9 Jun 2014

Loading Docs: The Road To Whakarae

9:40 am on 9 June 2014

There’s an important concept in Maori society of ahi ka, of keeping the homefires burning. “If you are seen and active in your community, then belief in you and your own mana and the mana of your whanau accrues,” says Tim Worrall, a filmmaker from Ngai Tuhoe and a chairman of Tauanui Marae. “If you are absent and you are not there or involved or inputting then you’re ahi mātaotao, you’re a fire that’s going cold.”

Worrall knew Beam Titoko, a kaumatua (elder of prominence) from Urewera, who, for Worrall, is a perfect example of ahi ka. “He’s there based in the community and on the land but also has a sense of lightness and fun,” says Worrall.
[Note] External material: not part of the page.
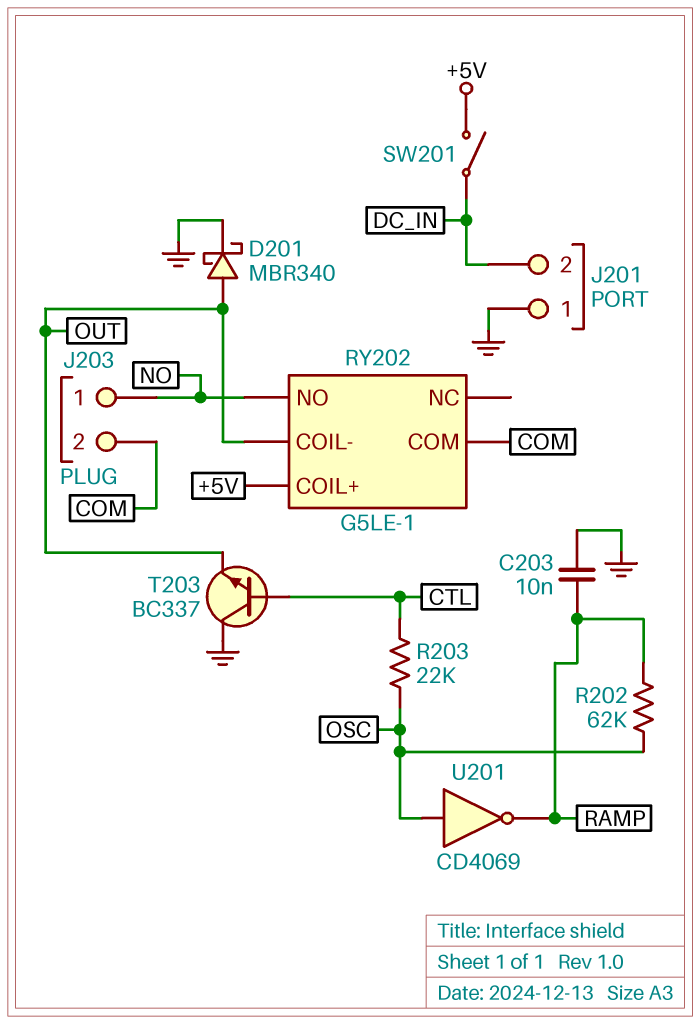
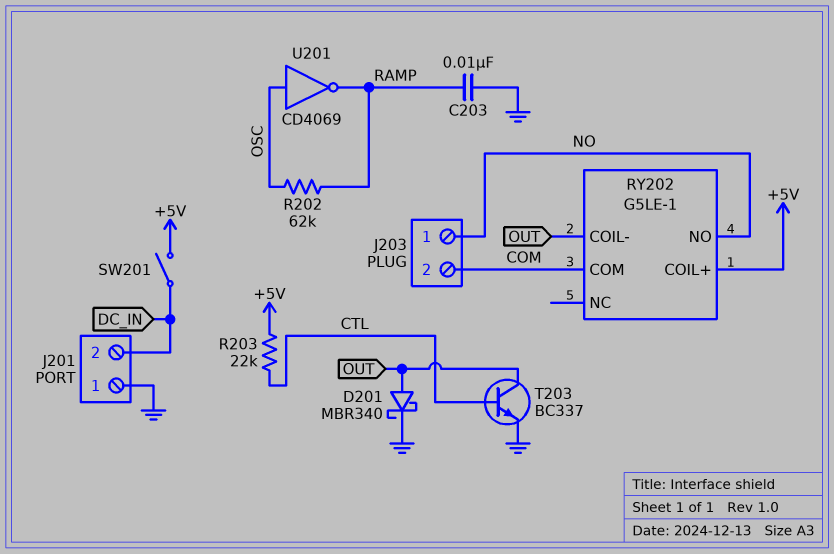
R203: 22k (CTL, OSC) -> 22k (+5V, CTL)
T203: NPN BC337 (B CTL, C GND, E OUT) -> NPN BC337 (B CTL, C OUT, E GND)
Worrall and his cousin Aaron Smart started talking to Beam, a gregarious personality known for his musical talents, about making a documentary on him. During those initial interviews, Worrall asked Beam whether he remembered any old Tuhoe party songs. Beam sung a six-line song ‘Te Rori ki Whakarae’ (‘The Road to Whakarae’) by a man he used to drink with 40 or 50 years ago.

In the song, the winding, unsealed road serves as a metaphor for the whole area, which, as the song goes, would be ruined if the road were to be straightened and sealed. “The road was an essential part of the identity and the mana of the place,” says Worrall, who connected with the song and thought it could be expanded and updated to reflect the community living there today. “There’s quite a lot of precedent in waiata Maori of reinterpretation or people taking a song and using it in a different way,” says Worrell, so he and Smart asked one of Beam’s nephews to help. Together, they expanded the song with Worrall writing the new verses, updating it for a modern audience.

With a three-minute song, Worrall and Smart decided a short film could focus on the song rather than on Beam. The resulting film, The Road to Whakarae, funded as part of the Loading Docs online initiative, features members of the Tuhoe community singing various parts of the extended song. By making the song and the Tuhoe community the focal point it would also help, according to Worrell, “build capacity within the valley to do more film stuff together so that we’re making our own stuff rather than get professionals from outside to come and help”.

Making a film that would be available online was also important. “Because it’s going to be on the internet, a lot more people are going to see it. So we were conscious of portraying a friendly image,” says Smart. Worrell agrees: “There are so many of the whanau that are really on the social media stuff, especially around Facebook, so getting it out through that medium [is] great.”

Worrell has wanted to make films about Tuhoe for a long time. Worrell went to Elam art school at the University of Auckland. He started filmmaking in his last year alongside close friend Niki Caro. After art school Worrell moved to the Bay of Plenty to be closer to his iwi. “It was clear to me that my main inspiration in my creative life was my Tuhoe side”, he says. Worrell spent the next decade as an artist of all trades, practicing sculpture, public art, and ta moko. When Caro started making Whale Rider, he utilised Worrell as a sounding board, an experience which turned his attention back towards filmmaking. He soon completed a MA at Victoria University in scriptwriting. “I’ve been going hard since then,” says Worrell.

Smart came to filmmaking in his mid-thirties. After his takeaway business in Australia went under, he was looking for something new, a “last roll of the dice”. He enrolled in film school in Byron Bay and on completion returned to New Zealand to start freelancing, making short films around the Bay of Plenty. Smart saw The Road to Whakarae as an opportunity to learn about where his wife’s family came from. “It really is quite remote,” he says. “There’s humble little ramshackle houses and there are people just living, doing their thing.”

For Worrell, the film was a chance to counter the narrative of Tuhoe as aggressive and solely concerned with separatism. “We’ve always been isolationist in that way, we pretty much do what we want to and what we need to,” says Worrell. “There is a heavy, hard-out impression of Tuhoe. We’re seen as scary and staunch a lot of the time. Certainly, there’s a truth to that but we had the strong intent on doing something light and fun, that whole other aspect which is much more likely to be part of your everyday experience there rather than the hardout stuff.”

This content was brought to you with funding from New Zealand On Air.